> [Problem to solve]: Substitute "Contributions.md" for each occurrence of "Submission.md" in every one of the entries below, leaving the rest untouched.

*** Opening of Supplied data ***

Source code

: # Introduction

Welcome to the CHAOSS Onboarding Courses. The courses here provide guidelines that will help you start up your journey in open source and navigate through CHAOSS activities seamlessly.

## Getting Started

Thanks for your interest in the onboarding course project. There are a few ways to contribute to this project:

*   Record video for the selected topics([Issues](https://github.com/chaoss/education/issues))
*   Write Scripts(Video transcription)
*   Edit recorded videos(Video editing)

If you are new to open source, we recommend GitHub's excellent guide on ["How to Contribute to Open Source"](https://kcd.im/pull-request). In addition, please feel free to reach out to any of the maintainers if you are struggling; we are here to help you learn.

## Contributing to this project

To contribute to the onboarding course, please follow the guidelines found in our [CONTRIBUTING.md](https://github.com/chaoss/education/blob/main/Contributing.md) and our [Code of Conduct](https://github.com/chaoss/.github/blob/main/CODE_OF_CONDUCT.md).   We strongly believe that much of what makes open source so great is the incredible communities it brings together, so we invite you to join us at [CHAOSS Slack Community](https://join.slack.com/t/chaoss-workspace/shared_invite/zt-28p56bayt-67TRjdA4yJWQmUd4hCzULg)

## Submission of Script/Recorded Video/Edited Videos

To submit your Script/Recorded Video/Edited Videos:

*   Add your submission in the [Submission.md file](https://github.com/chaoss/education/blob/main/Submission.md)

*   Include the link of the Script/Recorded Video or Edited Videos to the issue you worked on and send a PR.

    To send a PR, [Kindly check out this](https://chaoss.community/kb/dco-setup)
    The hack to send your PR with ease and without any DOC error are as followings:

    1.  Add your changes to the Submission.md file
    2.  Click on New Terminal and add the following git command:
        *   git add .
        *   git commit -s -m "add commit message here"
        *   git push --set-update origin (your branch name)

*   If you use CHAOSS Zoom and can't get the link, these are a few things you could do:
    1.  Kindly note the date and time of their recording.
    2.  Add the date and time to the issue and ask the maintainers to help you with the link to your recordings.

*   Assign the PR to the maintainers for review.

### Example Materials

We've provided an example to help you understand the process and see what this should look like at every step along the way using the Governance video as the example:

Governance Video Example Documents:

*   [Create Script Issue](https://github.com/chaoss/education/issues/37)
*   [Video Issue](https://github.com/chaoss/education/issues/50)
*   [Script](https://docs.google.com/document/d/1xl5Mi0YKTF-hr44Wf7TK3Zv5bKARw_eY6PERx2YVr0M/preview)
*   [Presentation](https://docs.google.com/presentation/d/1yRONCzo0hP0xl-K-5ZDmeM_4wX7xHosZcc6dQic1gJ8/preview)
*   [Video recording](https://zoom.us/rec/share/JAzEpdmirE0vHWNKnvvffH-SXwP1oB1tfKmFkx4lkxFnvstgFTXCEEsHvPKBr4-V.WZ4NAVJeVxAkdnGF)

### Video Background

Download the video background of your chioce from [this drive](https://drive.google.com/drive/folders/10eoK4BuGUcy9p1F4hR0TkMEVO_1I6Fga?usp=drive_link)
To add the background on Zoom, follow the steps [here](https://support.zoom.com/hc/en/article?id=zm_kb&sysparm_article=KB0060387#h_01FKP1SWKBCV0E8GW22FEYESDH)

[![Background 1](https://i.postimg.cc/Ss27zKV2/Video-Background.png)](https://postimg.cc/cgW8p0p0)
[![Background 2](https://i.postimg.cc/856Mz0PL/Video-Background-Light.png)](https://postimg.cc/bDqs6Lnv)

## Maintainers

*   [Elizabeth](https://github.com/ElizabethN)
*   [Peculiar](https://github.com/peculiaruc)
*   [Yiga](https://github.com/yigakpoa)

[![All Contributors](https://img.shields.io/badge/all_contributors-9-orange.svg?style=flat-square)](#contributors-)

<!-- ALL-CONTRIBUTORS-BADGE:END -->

*** Close of Supplied data ***

> [Solution for this task]:
Source code

: # Introduction

Welcome to the CHAOSS Onboarding Courses. The courses here provide guidelines that will help you start up your journey in open source and navigate through CHAOSS activities seamlessly.

## Getting Started

Thanks for your interest in the onboarding course project. There are a few ways to contribute to this project:

*   Record video for the selected topics([Issues](https://github.com/chaoss/education/issues))
*   Write Scripts(Video transcription)
*   Edit recorded videos(Video editing)

If you are new to open source, we recommend GitHub's excellent guide on ["How to Contribute to Open Source"](https://kcd.im/pull-request). In addition, please feel free to reach out to any of the maintainers if you are struggling; we are here to help you learn.

## Contributing to this project

To contribute to the onboarding course, please follow the guidelines found in our [CONTRIBUTING.md](https://github.com/chaoss/education/blob/main/Contributing.md) and our [Code of Conduct](https://github.com/chaoss/.github/blob/main/CODE_OF_CONDUCT.md).   We strongly believe that much of what makes open source so great is the incredible communities it brings together, so we invite you to join us at [CHAOSS Slack Community](https://join.slack.com/t/chaoss-workspace/shared_invite/zt-28p56bayt-67TRjdA4yJWQmUd4hCzULg)

## Submission of Script/Recorded Video/Edited Videos

To submit your Script/Recorded Video/Edited Videos:

*   Add your submission in the [Contributions.md file](https://github.com/chaoss/education/blob/main/Contributions.md)

*   Include the link of the Script/Recorded Video or Edited Videos to the issue you worked on and send a PR.

    To send a PR, [Kindly check out this](https://chaoss.community/kb/dco-setup)
    The hack to send your PR with ease and without any DOC error are as followings:

    1.  Add your changes to the Contributions.md file
    2.  Click on New Terminal and add the following git command:
        *   git add .
        *   git commit -s -m "add commit message here"
        *   git push --set-update origin (your branch name)

*   If you use CHAOSS Zoom and can't get the link, these are a few things you could do:
    1.  Kindly note the date and time of their recording.
    2.  Add the date and time to the issue and ask the maintainers to help you with the link to your recordings.

*   Assign the PR to the maintainers for review.

### Example Materials

We've provided an example to help you understand the process and see what this should look like at every step along the way using the Governance video as the example:

Governance Video Example Documents:

*   [Create Script Issue](https://github.com/chaoss/education/issues/37)
*   [Video Issue](https://github.com/chaoss/education/issues/50)
*   [Script](https://docs.google.com/document/d/1xl5Mi0YKTF-hr44Wf7TK3Zv5bKARw_eY6PERx2YVr0M/preview)
*   [Presentation](https://docs.google.com/presentation/d/1yRONCzo0hP0xl-K-5ZDmeM_4wX7xHosZcc6dQic1gJ8/preview)
*   [Video recording](https://zoom.us/rec/share/JAzEpdmirE0vHWNKnvvffH-SXwP1oB1tfKmFkx4lkxFnvstgFTXCEEsHvPKBr4-V.WZ4NAVJeVxAkdnGF)

### Video Background

Download the video background of your chioce from [this drive](https://drive.google.com/drive/folders/10eoK4BuGUcy9p1F4hR0TkMEVO_1I6Fga?usp=drive_link)
To add the background on Zoom, follow the steps [here](https://support.zoom.com/hc/en/article?id=zm_kb&sysparm_article=KB0060387#h_01FKP1SWKBCV0E8GW22FEYESDH)

[![Background 1](https://i.postimg.cc/Ss27zKV2/Video-Background.png)](https://postimg.cc/cgW8p0p0)
[![Background 2](https://i.postimg.cc/856Mz0PL/Video-Background-Light.png)](https://postimg.cc/bDqs6Lnv)

## Maintainers

*   [Elizabeth](https://github.com/ElizabethN)
*   [Peculiar](https://github.com/peculiaruc)
*   [Yiga](https://github.com/yigakpoa)

[![All Contributors](https://img.shields.io/badge/all_contributors-9-orange.svg?style=flat-square)](#contributors-)

<!-- ALL-CONTRIBUTORS-BADGE:END -->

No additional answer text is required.